Aufgaben |
A: Kopieren Sie aus dem Artikel über Magnesiumfeinbleche den Abschnitt von „Das Ziel dieses“ bis „dem Gießwalzen sinnvoll.“ ohne jede Änderung.
B: Übersetzen Sie diesen Satz aus dem Artikel über Magnesiumfeinbleche ins Englische: „Konstruktionen aus Magnesiumguss wie Getriebegehäuse finden bereits breite Anwendung im Automobilbau.“

==== Artikel ====

Ein Forschungsprojekt an der Hochschule Landshut soll es ermöglichen, das Leichtbaupotenzial von Magnesiumfeinblechen im Automobilbau auszuschöpfen. Zwischenergebnisse und die weitere Vorgehensweise auf dem Weg zu einer Betriebsfestigkeitsanalyse für das vielversprechende Material besprachen die Partner des gemeinsamen Forschungsprojektes „MagFest“ kürzlich bei einem Meeting unter Federführung des Kompetenzzentrums Leichtbau der Hochschule Landshut (LLK).
Das Ziel dieses Vorhabens ist die Entwicklung eines Verfahrens zur Betriebsfestigkeitsanalyse für dünnwandige Strukturen aus Magnesiumknetlegierungen. Magnesium eignet sich aufgrund seiner besonders niedrigen Dichte von ca. 1,7 g/cm³ (mehr als viermal weniger als Stahl) und guten mechanischen Eigenschaften sehr gut als Leichtbauwerkstoff u.a. für den Automobilbau. Durch Variation der Legierung sind bessere Korrosionseigenschaften und eine höhere Duktilität (plastische Verformung) umsetzbar. Darüber hinaus eröffnen Magnesiumbleche neue Formleichtbaupotenziale über dünnwandige, flächige Strukturen und Leichtbauprofile. Konstruktionen aus Magnesiumguss wie Getriebegehäuse finden bereits breite Anwendung im Automobilbau. Aus Gründen der Wirtschaftlichkeit ist der Einsatz von Magnesiumfeinblechen jedoch erst seit der Entwicklung neuer Fertigungsverfahren wie z.B. dem Gießwalzen sinnvoll.

==== Datenauszüge ====

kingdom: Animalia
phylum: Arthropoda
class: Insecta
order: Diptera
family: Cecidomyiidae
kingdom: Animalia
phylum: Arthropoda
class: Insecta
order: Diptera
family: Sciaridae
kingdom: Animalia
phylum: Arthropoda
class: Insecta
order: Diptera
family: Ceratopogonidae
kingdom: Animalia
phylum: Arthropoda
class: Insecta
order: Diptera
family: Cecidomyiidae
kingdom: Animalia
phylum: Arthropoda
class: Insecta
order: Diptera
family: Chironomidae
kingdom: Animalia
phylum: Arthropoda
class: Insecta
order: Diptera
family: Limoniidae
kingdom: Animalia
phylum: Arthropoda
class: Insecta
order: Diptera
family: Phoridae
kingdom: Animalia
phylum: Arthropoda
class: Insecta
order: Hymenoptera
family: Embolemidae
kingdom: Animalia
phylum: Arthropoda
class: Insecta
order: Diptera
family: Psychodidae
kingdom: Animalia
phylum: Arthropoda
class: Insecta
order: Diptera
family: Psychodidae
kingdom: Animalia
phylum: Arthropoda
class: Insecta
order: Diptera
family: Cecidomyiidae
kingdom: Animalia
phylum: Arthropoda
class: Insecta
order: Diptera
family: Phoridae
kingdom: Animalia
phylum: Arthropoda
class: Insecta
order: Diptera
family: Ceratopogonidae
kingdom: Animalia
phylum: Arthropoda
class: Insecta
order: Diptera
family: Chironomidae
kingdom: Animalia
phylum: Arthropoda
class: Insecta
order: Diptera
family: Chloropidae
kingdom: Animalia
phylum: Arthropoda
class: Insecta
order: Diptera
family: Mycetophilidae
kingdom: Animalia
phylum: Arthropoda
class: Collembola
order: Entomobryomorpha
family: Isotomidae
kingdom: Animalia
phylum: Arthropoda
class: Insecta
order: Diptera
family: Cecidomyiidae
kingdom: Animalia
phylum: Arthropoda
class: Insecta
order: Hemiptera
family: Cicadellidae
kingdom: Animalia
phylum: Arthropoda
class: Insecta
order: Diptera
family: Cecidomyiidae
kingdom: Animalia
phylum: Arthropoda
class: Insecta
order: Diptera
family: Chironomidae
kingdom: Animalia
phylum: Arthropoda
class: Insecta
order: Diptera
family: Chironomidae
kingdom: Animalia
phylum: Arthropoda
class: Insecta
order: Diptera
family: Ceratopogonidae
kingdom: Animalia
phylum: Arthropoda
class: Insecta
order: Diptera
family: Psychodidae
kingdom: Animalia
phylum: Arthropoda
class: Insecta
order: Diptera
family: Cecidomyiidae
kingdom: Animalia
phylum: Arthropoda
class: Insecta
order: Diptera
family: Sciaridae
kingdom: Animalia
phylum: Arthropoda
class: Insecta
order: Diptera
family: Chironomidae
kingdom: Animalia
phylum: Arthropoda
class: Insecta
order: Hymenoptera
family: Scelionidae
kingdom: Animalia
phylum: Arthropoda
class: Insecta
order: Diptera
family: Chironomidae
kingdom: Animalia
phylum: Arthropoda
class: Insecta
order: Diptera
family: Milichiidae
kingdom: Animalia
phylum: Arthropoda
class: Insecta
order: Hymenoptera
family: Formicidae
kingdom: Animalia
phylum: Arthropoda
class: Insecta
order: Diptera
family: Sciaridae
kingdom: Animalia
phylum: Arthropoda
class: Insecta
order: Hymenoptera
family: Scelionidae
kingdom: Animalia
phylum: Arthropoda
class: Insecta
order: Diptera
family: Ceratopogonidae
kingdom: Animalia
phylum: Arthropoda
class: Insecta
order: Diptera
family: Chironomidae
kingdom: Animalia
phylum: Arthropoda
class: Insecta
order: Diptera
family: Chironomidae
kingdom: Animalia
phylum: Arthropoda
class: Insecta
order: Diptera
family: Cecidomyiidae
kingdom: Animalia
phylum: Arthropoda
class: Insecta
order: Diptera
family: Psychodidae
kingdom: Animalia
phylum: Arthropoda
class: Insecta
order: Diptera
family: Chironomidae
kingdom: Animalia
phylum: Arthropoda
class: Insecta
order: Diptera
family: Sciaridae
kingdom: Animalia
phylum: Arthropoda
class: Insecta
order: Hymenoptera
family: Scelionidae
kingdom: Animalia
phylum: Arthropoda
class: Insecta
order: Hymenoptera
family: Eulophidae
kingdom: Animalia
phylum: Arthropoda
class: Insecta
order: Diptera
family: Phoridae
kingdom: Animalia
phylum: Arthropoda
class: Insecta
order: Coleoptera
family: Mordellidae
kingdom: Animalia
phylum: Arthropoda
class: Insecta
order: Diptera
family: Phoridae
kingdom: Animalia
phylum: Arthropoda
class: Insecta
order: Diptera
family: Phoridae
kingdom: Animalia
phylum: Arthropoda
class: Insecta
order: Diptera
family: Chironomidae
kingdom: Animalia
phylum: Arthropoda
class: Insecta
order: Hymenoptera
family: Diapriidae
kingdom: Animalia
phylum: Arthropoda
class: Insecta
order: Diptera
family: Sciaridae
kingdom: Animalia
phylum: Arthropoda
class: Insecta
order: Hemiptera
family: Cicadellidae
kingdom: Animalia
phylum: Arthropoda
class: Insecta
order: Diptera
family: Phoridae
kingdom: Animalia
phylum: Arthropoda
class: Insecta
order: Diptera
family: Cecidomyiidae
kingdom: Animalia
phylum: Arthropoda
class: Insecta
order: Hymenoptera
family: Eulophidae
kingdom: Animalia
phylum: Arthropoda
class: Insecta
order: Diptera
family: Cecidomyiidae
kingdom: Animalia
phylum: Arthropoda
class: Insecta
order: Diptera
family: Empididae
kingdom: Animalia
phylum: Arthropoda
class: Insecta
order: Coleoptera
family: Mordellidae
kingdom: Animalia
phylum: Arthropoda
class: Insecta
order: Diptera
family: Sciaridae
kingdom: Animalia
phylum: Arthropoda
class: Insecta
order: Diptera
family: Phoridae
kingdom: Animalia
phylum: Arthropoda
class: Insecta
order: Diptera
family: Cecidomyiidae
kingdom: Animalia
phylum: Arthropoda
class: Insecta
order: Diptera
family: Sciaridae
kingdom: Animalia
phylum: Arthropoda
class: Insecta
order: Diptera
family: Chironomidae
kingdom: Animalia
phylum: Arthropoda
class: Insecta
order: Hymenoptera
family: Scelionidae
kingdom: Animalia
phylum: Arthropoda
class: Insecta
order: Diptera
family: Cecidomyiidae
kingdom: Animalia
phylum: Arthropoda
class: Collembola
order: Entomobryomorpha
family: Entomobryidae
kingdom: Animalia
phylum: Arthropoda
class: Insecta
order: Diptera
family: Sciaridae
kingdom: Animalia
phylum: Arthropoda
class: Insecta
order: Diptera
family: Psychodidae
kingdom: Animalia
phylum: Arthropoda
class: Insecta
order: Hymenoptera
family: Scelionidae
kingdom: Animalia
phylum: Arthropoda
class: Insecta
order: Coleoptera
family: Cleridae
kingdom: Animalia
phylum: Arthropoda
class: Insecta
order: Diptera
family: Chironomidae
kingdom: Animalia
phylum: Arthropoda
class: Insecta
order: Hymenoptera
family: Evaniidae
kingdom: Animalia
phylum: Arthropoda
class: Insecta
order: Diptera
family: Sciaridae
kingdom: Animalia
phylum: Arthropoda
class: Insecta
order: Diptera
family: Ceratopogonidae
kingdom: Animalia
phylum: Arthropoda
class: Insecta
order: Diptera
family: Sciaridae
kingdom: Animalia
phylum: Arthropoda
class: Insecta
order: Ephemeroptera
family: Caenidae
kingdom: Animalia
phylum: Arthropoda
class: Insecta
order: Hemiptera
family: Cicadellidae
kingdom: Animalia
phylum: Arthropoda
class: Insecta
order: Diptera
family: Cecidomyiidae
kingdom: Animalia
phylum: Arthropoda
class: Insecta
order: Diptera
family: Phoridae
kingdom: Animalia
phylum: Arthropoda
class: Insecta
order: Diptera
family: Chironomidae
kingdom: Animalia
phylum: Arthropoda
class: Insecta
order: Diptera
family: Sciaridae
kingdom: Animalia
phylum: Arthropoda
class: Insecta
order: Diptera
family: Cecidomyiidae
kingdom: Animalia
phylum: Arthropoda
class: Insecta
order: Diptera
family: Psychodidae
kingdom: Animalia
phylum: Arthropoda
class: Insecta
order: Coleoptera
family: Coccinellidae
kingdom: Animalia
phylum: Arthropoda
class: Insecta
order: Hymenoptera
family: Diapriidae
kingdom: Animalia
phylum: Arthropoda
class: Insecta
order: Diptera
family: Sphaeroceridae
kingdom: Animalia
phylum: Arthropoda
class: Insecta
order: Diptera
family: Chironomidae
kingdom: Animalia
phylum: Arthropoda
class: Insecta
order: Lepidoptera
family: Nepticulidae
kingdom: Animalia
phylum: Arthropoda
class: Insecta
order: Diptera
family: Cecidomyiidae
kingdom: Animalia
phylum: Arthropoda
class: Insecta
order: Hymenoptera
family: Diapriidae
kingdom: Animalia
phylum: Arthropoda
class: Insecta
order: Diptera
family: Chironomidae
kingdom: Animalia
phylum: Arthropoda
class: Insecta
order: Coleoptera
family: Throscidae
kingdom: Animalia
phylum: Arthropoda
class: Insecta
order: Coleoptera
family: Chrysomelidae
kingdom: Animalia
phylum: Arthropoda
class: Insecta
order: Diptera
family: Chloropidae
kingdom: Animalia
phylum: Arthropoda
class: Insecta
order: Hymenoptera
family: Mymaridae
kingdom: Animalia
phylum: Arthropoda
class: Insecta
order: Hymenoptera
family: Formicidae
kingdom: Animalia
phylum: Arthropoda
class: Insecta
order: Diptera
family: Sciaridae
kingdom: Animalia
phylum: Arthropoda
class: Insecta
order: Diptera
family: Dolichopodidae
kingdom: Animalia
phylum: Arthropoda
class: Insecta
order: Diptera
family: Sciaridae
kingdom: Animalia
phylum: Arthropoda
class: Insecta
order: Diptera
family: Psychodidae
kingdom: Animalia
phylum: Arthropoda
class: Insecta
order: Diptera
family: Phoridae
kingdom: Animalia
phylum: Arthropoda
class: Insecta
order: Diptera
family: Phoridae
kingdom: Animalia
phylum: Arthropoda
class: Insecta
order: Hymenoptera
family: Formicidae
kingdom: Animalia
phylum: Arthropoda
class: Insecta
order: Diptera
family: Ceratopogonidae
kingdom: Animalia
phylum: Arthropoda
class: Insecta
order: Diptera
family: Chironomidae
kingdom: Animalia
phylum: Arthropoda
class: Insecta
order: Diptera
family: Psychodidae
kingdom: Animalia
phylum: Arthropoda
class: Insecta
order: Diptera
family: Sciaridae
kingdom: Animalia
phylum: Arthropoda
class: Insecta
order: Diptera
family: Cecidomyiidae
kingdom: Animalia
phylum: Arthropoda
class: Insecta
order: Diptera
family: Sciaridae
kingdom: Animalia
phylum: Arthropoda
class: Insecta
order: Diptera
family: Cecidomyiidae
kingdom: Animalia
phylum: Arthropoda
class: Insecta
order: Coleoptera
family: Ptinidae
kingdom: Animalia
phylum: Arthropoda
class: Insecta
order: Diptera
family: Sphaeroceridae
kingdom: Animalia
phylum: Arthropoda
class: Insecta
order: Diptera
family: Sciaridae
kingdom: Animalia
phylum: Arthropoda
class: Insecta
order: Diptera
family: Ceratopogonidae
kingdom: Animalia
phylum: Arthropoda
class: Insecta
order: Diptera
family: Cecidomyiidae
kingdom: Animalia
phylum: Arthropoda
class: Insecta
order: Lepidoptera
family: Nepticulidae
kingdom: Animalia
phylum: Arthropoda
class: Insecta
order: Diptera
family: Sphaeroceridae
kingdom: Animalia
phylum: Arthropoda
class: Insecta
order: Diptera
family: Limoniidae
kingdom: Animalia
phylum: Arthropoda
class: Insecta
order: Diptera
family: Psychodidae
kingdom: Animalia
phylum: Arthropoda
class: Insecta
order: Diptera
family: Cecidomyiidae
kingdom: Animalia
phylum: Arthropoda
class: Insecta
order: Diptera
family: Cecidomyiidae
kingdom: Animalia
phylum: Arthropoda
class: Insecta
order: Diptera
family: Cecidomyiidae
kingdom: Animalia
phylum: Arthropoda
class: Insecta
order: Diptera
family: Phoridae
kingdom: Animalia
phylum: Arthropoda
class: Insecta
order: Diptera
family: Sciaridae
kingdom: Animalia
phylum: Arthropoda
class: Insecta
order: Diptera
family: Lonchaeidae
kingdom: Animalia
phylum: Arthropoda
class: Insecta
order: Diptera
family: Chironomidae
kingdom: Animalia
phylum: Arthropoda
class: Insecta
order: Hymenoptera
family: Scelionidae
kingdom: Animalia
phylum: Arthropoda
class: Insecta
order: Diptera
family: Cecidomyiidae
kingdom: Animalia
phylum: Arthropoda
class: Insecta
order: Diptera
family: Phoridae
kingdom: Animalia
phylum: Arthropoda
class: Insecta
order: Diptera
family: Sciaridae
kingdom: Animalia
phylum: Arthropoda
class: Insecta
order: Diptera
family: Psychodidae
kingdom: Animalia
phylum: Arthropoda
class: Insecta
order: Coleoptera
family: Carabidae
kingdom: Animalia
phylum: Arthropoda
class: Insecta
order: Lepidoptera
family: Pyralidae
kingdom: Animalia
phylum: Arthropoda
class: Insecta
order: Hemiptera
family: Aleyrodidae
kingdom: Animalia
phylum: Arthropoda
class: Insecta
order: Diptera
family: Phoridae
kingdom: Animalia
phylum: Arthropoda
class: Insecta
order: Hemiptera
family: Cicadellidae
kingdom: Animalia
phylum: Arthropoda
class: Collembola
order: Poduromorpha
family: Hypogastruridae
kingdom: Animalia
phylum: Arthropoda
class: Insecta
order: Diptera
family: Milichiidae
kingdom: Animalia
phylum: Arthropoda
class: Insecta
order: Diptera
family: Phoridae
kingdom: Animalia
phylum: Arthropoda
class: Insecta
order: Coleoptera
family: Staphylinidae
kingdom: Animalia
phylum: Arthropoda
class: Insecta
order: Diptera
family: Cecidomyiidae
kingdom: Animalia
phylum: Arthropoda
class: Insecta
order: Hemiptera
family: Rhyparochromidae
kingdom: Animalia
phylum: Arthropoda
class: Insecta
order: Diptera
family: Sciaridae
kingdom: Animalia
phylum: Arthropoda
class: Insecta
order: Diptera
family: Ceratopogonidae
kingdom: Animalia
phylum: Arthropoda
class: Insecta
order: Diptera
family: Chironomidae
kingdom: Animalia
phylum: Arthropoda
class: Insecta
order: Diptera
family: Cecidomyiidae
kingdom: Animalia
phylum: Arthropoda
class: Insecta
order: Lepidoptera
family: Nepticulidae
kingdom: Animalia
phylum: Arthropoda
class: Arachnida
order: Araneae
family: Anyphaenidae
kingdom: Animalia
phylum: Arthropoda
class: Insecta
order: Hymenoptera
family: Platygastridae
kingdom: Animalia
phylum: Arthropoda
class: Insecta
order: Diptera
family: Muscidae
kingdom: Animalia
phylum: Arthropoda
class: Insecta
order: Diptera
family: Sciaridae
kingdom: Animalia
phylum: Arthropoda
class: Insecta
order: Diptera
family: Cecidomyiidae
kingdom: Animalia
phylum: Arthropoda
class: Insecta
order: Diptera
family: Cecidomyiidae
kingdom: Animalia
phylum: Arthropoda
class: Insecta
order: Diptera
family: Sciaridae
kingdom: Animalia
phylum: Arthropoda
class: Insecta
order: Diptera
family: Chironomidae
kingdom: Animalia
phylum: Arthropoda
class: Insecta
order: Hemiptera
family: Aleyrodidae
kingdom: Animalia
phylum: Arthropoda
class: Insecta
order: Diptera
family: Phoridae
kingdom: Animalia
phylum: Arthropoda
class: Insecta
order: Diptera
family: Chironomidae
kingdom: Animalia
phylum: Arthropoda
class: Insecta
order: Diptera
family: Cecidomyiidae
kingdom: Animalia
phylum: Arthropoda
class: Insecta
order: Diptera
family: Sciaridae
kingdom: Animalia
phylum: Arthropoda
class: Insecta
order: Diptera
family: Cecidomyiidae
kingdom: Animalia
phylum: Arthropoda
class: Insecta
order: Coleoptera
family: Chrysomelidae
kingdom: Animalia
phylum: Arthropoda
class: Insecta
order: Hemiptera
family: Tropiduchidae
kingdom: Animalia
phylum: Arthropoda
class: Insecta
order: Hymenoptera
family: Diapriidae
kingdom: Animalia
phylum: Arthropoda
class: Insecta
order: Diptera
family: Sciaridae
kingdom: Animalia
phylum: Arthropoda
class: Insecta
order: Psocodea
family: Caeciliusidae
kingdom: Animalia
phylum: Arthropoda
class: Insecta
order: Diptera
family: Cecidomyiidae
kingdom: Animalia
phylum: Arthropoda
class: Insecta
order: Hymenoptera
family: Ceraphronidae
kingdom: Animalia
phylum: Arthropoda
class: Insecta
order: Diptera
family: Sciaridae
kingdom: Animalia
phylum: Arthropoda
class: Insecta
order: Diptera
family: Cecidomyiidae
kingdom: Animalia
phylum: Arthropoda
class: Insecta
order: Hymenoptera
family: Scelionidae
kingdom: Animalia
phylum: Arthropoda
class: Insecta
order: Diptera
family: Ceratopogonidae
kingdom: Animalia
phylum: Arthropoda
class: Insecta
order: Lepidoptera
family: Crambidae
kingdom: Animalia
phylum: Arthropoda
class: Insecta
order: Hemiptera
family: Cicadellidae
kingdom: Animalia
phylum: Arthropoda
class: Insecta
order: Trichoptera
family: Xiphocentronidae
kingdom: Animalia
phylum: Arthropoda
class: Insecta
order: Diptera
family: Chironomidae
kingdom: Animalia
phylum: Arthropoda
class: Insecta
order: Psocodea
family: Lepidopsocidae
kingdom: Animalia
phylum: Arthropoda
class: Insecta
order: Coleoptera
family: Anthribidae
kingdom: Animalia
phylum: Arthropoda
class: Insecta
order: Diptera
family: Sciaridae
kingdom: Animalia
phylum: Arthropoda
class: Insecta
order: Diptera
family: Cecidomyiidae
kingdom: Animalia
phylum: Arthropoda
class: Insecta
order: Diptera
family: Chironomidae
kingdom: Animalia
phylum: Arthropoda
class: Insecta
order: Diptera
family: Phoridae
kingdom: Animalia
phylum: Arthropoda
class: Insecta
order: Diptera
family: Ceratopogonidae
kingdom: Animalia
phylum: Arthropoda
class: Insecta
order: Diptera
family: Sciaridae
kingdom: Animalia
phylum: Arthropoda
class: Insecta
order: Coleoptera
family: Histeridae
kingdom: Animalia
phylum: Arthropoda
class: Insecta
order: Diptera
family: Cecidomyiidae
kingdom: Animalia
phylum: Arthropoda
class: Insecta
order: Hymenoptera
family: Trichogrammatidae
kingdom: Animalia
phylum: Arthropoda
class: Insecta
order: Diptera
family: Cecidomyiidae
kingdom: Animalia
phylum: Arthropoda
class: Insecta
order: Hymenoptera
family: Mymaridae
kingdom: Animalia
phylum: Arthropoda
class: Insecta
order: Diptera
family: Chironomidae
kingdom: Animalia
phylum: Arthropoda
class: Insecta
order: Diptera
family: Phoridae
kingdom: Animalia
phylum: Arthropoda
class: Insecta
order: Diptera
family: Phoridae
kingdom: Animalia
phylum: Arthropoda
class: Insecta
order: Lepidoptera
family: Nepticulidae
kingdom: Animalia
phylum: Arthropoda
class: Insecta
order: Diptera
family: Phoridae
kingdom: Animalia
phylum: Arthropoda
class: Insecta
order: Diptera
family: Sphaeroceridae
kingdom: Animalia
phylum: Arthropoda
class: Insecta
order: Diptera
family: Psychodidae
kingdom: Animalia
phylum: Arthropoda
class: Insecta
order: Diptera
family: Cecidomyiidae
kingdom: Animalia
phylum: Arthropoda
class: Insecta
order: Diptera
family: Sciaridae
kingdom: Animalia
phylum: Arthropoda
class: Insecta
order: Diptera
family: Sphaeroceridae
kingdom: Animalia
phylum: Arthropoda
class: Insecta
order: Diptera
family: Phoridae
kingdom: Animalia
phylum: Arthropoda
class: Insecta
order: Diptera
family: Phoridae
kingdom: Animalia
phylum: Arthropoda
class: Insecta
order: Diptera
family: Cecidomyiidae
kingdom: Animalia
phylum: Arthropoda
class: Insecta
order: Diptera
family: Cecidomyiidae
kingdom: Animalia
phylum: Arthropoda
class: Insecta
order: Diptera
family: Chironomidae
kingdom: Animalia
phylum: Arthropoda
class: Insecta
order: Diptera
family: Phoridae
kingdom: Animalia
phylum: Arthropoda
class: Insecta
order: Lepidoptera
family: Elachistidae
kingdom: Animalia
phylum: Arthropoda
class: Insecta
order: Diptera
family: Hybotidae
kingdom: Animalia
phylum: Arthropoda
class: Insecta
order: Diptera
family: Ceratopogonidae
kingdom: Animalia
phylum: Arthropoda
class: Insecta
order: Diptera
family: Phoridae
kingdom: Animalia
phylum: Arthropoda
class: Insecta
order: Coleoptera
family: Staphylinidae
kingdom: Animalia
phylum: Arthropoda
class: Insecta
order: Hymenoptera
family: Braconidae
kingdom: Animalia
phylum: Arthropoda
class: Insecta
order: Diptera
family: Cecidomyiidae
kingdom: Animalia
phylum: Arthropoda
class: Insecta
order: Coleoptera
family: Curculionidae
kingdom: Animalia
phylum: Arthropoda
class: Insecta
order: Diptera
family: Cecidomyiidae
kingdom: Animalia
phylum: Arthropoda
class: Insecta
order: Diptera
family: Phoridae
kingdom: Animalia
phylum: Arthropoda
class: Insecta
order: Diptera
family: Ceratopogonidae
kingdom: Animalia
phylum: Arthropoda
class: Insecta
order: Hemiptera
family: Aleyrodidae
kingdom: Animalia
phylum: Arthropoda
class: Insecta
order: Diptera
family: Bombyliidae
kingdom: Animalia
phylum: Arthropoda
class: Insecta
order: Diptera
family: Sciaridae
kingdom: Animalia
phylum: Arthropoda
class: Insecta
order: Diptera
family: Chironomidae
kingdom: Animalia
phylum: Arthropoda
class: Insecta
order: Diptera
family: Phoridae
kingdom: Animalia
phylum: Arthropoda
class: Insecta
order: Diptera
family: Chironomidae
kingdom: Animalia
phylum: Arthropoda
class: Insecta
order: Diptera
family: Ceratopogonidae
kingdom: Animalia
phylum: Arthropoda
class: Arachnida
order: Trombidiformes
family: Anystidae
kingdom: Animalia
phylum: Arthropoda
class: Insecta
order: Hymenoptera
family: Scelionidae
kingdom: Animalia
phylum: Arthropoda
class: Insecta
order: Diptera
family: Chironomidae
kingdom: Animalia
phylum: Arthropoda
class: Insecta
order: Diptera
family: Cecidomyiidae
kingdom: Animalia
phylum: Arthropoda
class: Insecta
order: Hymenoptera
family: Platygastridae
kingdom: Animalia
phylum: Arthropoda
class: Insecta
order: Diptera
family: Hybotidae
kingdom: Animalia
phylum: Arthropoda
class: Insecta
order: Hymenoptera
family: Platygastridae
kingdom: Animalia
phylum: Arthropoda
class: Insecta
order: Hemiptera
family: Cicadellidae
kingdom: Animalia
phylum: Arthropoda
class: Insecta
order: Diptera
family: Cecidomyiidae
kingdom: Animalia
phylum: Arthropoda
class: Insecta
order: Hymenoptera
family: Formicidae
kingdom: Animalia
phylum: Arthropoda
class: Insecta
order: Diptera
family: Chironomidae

====

Lösungen |
A:
Das Ziel dieses Vorhabens ist die Entwicklung eines Verfahrens zur Betriebsfestigkeitsanalyse für dünnwandige Strukturen aus Magnesiumknetlegierungen. Magnesium eignet sich aufgrund seiner besonders niedrigen Dichte von ca. 1,7 g/cm³ (mehr als viermal weniger als Stahl) und guten mechanischen Eigenschaften sehr gut als Leichtbauwerkstoff u.a. für den Automobilbau. Durch Variation der Legierung sind bessere Korrosionseigenschaften und eine höhere Duktilität (plastische Verformung) umsetzbar. Darüber hinaus eröffnen Magnesiumbleche neue Formleichtbaupotenziale über dünnwandige, flächige Strukturen und Leichtbauprofile. Konstruktionen aus Magnesiumguss wie Getriebegehäuse finden bereits breite Anwendung im Automobilbau. Aus Gründen der Wirtschaftlichkeit ist der Einsatz von Magnesiumfeinblechen jedoch erst seit der Entwicklung neuer Fertigungsverfahren wie z.B. dem Gießwalzen sinnvoll.

B: Structures made of cast magnesium, such as transmission housings, are already widely used in automotive engineering.